Il a ressassé toute la nuit les violents événements de la veille au soir: "Les Afghans étaient en train de jouer au foot. Le ballon a fini par toucher un Kurde, qui a insulté le peuple afghan. Les Afghans se sont attroupés pour attraper le gars, qui a réussi à fuir et rameuter d'autres gens. Du coup, on a dit qu'on voulait discuter et s'excuser, mais les Kurdes sont revenus avec des pistolets et des couteaux et on a vu qu'ils n'en avaient pas l'intention".

Emal admet: "Je trouvais ça normal que les Kurdes soient ici chez eux, c'était leur camp, et nous on avait Calais. Mais comme Calais n'existe plus..."

Le petit groupe d'Afghans repartira quelques minutes plus tard sans avoir pu récupérer leurs affaires, empruntant en file indienne les bas-côtés des rocades desservant le centre-ville de Grande-Synthe, comme de nombreux autres migrants.

En pleine bagarre



A quelques km de là, la salle Victor Hugo fait partie des trois gymnases réquisitionnés pour mettre à l'abri une partie des réfugiés - pas plus de 500, s'inquiète François Guennoc de l'Auberge des migrants, le reste ayant passé la nuit dans la rue.

A l'intérieur de ce lieu dédié aux Kurdes, ces habitués de l'exil forcé essaient, tant bien que mal, de recomposer leur vie, une fois de plus. Des hommes et des femmes à l'air épuisé se reposent sur les lits de camp. Leurs enfants jouent déjà au ballon ou font du tricycle, leurs petits manteaux accrochés aux prises d'escalade artificielles.  Des adolescents font la queue pour se débarbouiller aux lavabos près de l'entrée.


Johat, un des seuls Afghans présents, peut-être toléré parce qu'il a 15 ans, est angoissé: "Je me suis trouvé en pleine bagarre, j'ai réussi à m'enfuir mais depuis, plus aucune nouvelle de mon copain blessé".

Beaucoup sont inquiets de ne pas retrouver leurs proches


"C'est le bazar. Certains ne sont pas hébergés et trainent à Auchan, en ville... Beaucoup sont inquiets de ne pas retrouver leurs proches", témoigne Patrick, volontaire venu prêter main forte.
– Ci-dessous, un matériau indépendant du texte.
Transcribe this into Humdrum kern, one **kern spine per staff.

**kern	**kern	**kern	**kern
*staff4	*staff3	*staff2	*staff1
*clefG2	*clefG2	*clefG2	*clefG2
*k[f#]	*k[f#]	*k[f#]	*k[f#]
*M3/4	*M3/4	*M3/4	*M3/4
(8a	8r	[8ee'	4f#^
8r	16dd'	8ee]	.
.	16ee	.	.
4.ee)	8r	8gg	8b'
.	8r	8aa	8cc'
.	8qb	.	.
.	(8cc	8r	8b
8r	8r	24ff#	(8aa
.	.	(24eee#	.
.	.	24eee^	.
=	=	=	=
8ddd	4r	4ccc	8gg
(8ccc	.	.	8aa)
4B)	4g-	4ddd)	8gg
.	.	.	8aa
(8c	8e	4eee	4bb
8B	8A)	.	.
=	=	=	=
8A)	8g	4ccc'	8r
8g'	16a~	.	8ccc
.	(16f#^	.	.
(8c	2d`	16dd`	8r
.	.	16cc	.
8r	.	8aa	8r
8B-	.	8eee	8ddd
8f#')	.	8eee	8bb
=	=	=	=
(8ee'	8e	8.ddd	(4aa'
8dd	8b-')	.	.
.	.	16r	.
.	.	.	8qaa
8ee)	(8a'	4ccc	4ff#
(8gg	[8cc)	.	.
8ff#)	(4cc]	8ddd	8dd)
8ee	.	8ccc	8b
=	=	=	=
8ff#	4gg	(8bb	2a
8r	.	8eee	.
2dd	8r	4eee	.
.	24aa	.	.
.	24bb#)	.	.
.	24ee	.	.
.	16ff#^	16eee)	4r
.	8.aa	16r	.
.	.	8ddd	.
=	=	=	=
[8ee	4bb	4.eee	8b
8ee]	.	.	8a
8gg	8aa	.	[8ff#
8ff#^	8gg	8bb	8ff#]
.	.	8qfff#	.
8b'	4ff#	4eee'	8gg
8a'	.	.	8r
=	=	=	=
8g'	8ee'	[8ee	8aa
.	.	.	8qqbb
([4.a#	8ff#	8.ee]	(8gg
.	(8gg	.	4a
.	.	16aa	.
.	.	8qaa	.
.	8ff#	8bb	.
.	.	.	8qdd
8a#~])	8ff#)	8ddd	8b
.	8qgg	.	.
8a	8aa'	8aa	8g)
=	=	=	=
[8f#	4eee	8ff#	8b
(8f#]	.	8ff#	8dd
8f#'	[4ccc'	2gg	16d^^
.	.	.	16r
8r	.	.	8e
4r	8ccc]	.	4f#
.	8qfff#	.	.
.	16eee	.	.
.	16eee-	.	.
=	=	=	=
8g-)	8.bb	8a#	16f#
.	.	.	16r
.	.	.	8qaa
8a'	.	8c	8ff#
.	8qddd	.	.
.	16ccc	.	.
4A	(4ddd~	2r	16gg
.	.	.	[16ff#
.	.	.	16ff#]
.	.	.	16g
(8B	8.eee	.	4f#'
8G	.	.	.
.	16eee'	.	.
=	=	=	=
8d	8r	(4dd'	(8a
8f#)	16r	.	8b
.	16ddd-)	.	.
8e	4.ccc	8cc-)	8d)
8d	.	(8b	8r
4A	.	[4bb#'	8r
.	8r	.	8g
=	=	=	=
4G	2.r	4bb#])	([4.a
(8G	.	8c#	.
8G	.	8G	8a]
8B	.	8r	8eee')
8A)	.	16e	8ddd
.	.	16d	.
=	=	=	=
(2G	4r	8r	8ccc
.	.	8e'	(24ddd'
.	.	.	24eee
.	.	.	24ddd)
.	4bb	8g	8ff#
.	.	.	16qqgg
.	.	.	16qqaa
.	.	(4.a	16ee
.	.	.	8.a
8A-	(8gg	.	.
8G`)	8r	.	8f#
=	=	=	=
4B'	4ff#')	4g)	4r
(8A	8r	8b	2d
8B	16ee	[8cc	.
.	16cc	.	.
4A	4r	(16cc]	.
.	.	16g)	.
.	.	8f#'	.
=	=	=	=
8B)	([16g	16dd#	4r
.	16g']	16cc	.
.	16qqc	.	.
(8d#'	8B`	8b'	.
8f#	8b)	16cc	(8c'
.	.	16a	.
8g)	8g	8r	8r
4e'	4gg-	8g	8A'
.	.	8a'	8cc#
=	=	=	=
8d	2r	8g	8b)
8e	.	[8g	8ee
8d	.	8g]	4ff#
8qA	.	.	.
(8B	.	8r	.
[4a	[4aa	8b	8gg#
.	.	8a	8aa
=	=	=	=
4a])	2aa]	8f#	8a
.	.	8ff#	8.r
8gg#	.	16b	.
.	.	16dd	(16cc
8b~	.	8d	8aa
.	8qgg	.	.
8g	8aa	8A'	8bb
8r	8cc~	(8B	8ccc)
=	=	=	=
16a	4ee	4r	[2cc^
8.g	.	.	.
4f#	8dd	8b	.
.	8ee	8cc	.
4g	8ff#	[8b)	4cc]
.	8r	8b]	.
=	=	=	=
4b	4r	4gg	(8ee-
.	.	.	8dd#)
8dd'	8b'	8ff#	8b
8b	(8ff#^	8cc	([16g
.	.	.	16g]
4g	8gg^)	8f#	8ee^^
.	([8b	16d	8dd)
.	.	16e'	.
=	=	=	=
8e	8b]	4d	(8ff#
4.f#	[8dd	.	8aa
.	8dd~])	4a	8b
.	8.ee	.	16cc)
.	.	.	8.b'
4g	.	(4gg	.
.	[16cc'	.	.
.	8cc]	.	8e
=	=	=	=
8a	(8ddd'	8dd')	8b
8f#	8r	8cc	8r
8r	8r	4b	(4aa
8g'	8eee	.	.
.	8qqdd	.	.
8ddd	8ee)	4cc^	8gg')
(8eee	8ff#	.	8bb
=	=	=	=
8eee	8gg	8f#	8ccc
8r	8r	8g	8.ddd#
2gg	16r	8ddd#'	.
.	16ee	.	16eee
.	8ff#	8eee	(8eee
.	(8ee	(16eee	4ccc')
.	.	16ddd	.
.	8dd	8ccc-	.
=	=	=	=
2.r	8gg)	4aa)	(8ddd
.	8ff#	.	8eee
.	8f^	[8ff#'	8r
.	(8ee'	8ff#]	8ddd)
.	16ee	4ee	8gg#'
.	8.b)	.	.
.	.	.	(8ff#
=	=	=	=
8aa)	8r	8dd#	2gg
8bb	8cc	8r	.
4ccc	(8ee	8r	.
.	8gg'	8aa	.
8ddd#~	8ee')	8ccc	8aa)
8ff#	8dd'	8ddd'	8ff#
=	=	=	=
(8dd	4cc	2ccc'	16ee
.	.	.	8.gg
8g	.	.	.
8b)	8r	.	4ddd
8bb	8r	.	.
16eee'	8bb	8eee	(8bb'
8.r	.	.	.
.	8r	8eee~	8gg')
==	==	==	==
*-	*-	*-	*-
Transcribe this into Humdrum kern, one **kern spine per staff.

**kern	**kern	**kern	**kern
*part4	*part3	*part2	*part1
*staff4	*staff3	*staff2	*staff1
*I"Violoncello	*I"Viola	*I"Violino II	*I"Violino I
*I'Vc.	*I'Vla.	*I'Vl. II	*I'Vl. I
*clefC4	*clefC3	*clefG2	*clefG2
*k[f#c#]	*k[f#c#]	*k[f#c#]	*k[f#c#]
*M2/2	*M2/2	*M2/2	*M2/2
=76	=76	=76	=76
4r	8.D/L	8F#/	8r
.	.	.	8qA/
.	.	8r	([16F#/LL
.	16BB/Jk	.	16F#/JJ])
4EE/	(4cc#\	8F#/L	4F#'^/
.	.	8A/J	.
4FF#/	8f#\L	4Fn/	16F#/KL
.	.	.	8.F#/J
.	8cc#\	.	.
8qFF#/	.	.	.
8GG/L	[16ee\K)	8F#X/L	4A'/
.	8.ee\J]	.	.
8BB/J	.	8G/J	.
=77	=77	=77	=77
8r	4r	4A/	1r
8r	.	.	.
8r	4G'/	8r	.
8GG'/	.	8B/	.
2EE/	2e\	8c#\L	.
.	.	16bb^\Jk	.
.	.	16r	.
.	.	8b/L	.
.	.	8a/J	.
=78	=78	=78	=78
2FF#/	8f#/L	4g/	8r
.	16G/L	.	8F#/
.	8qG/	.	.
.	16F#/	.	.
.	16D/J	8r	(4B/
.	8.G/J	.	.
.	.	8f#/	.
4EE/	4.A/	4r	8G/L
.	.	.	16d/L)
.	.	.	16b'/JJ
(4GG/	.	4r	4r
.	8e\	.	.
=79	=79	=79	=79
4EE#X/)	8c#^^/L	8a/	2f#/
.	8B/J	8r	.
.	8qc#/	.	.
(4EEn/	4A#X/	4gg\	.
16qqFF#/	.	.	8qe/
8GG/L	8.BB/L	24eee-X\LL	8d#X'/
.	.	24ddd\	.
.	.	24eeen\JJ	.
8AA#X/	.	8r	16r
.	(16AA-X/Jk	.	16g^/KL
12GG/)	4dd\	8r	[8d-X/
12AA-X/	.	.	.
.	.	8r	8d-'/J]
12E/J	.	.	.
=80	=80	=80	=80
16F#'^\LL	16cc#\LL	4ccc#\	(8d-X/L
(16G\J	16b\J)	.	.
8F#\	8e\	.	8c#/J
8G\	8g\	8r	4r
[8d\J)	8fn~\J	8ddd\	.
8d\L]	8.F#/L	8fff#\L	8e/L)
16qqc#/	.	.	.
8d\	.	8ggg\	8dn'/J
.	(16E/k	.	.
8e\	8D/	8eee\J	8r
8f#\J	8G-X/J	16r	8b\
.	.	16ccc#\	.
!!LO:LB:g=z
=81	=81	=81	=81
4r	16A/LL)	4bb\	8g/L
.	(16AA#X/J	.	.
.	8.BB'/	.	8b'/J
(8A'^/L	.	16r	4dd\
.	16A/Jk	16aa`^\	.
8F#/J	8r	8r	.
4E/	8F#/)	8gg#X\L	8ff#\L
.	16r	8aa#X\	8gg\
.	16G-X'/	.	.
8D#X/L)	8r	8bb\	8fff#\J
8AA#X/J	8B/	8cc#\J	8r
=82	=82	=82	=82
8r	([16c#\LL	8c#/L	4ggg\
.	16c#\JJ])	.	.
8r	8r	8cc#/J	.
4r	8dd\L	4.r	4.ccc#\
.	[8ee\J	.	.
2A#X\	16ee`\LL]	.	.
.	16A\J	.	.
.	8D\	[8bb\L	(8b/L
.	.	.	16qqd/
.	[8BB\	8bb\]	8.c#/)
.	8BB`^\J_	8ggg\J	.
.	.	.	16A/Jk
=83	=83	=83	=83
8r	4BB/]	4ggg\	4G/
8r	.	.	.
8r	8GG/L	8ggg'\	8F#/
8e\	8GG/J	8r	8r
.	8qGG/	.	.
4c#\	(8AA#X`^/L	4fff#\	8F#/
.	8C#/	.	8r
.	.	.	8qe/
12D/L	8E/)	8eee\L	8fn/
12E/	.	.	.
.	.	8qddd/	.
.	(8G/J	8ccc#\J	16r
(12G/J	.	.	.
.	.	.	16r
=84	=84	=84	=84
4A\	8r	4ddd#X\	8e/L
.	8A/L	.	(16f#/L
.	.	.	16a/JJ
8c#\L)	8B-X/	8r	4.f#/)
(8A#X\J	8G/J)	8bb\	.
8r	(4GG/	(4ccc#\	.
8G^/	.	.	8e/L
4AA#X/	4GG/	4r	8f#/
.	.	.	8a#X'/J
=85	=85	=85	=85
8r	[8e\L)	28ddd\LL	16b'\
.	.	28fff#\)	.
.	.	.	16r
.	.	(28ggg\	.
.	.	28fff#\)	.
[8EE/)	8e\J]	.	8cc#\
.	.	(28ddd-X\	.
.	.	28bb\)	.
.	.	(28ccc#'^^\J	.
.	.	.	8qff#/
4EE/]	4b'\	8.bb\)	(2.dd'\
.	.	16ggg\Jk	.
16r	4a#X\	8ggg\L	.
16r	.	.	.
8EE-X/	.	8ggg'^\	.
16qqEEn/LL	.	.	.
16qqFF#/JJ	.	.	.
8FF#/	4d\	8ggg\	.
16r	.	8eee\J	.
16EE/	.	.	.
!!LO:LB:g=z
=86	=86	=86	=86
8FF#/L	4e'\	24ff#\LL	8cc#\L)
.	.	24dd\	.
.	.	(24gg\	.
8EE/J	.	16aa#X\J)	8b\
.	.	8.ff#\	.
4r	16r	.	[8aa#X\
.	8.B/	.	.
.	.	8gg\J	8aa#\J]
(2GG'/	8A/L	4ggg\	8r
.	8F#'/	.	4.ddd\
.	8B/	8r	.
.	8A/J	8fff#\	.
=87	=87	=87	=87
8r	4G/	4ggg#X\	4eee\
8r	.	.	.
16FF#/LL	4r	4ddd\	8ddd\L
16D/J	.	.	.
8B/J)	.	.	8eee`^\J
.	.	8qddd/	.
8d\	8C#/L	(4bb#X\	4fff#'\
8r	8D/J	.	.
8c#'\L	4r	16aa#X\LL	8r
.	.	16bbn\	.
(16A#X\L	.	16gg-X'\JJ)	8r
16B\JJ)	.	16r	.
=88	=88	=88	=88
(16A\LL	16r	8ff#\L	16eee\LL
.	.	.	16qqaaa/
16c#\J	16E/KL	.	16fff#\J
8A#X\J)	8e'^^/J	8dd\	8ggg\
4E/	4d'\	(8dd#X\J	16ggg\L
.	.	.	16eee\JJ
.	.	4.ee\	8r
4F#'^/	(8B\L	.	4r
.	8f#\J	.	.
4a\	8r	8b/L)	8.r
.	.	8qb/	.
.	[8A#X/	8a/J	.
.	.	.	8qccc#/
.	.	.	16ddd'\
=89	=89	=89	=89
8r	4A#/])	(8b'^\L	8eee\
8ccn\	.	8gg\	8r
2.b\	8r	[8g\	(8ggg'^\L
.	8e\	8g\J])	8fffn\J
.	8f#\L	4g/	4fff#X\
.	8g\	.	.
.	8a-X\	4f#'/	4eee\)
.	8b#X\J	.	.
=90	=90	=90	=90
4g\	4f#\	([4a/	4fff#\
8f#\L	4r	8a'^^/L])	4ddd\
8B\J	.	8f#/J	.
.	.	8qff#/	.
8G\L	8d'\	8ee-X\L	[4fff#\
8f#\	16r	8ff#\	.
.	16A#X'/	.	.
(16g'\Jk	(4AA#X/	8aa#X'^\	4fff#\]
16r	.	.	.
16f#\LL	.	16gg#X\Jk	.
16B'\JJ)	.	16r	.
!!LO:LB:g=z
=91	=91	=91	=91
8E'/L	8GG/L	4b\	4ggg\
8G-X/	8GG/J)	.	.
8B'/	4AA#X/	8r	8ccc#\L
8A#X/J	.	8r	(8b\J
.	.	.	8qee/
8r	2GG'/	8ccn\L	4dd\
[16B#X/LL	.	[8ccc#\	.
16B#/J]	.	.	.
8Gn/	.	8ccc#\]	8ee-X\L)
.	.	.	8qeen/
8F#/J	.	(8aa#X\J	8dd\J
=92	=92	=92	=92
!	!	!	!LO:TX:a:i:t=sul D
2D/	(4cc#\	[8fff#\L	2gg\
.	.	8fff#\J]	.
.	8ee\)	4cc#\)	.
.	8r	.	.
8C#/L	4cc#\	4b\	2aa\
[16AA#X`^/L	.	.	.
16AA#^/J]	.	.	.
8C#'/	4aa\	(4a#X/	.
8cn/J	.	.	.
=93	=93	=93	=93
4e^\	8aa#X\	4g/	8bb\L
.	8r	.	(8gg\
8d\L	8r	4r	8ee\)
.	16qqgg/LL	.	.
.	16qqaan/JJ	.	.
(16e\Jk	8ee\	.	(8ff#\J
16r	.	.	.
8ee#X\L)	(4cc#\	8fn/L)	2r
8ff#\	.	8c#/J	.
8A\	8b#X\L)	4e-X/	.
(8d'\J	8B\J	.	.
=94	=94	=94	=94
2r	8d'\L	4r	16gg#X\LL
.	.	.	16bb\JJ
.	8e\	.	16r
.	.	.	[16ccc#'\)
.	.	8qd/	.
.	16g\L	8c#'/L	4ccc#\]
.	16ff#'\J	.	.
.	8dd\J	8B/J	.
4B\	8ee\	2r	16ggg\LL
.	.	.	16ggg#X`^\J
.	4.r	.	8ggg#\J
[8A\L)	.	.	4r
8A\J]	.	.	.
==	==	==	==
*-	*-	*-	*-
C'est le cas de Karwan, père de cinq enfants, qui enrage de ne pouvoir entrer dans le gymnase car il est Pakistanais. "Ca me fait bizarre d'être ici à attendre. Au camp on était bien. Je n'aime pas être séparé de ma famille".

A un moment, je portais ma fille dans mes bras, mais je suis tombé


Lundi soir, il était parti acheter du tabac quand il a appris la nouvelle. Il est revenu en catastrophe pour protéger les siens, dont la cabane se situait face au lieu des premiers affrontements. "A un moment, je portais ma fille dans mes bras, mais je suis tombé, des gens m'ont frappé. Mais ce n'est pas grave, tant que mes enfants n'ont rien...", se satisfait-il.

Cet événement le convainc en tout cas encore plus de son objectif initial: rallier l'Angleterre, au plus vite.